If the major saw him wince at the word, he didn’t mention it.
He had the rest of the day and most of tomorrow until he was required to dance attendance on the emperor again although, as Tavert had reminded him, he could be recalled to the palace at any time.
The guards at the north gate took his name, and he stepped out into Citizens’ Square.
A band practiced for the festival to the west by the garrison wall. Half a dozen or so people sat around the base of the fountain. Three kids chased the pigeons. Two old women were arguing loudly about…cheese? It sounded like cheese. There were soldiers walking toward the garrison gates. And soldiers walking away from the garrison gates.

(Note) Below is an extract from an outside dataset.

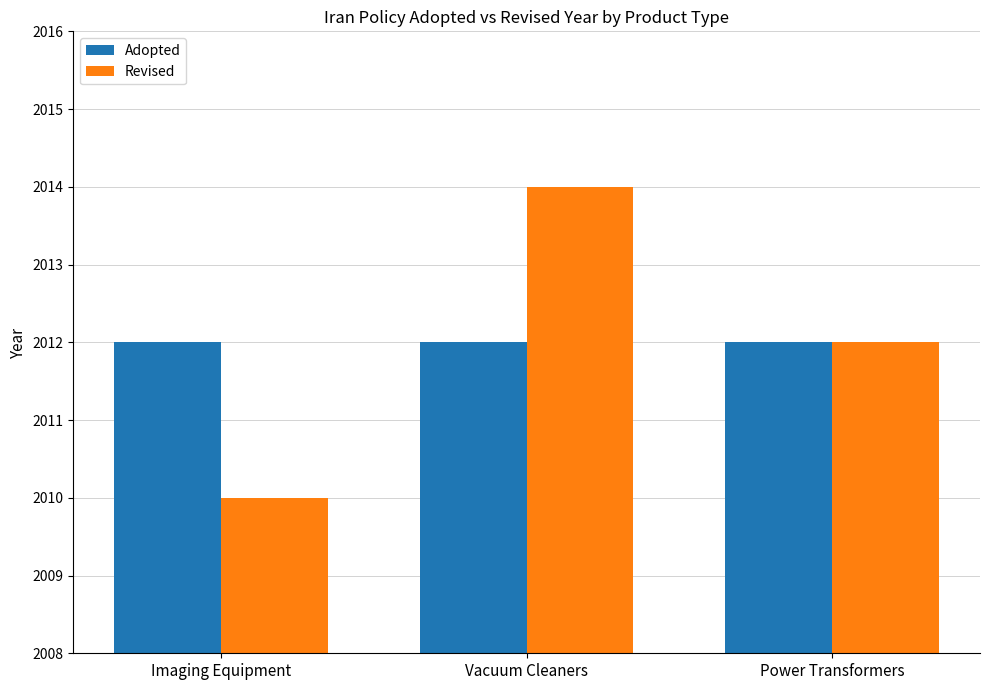

What is the total value across all series at Power Transformers?

4024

There were soldiers gathered around the meat pie cart, so old Duff was probably selling off the last of the day’s stock.
Out of his braid, Reiter looked like any other soldier killing time in Citizens’ Square.
He didn’t look like he knew the sound bones made cracked between teeth, or the smell of burnt fur when a charged staff finally came into play, or the look of hate in eyes that were not an animal’s eyes. He didn’t look like the man the Soothsayers had given to the emperor. He didn’t look like he knew what he knew and had seen what he’d seen.
He wanted to take that anonymity to the Blue Goose, the least disreputable tavern his rank would allow him into, eat greasy food, drink cheap liquor, and start a fight where he could use his fists to pound out his anger and frustration. He wanted to. He wouldn’t. He couldn’t guarantee his tongue if he got drunk, wouldn’t recognize one of the emperor’s special guards if the ass bought him a drink, and while he hated the thought of the beastmen starving, he had no desire to be the next to feed them.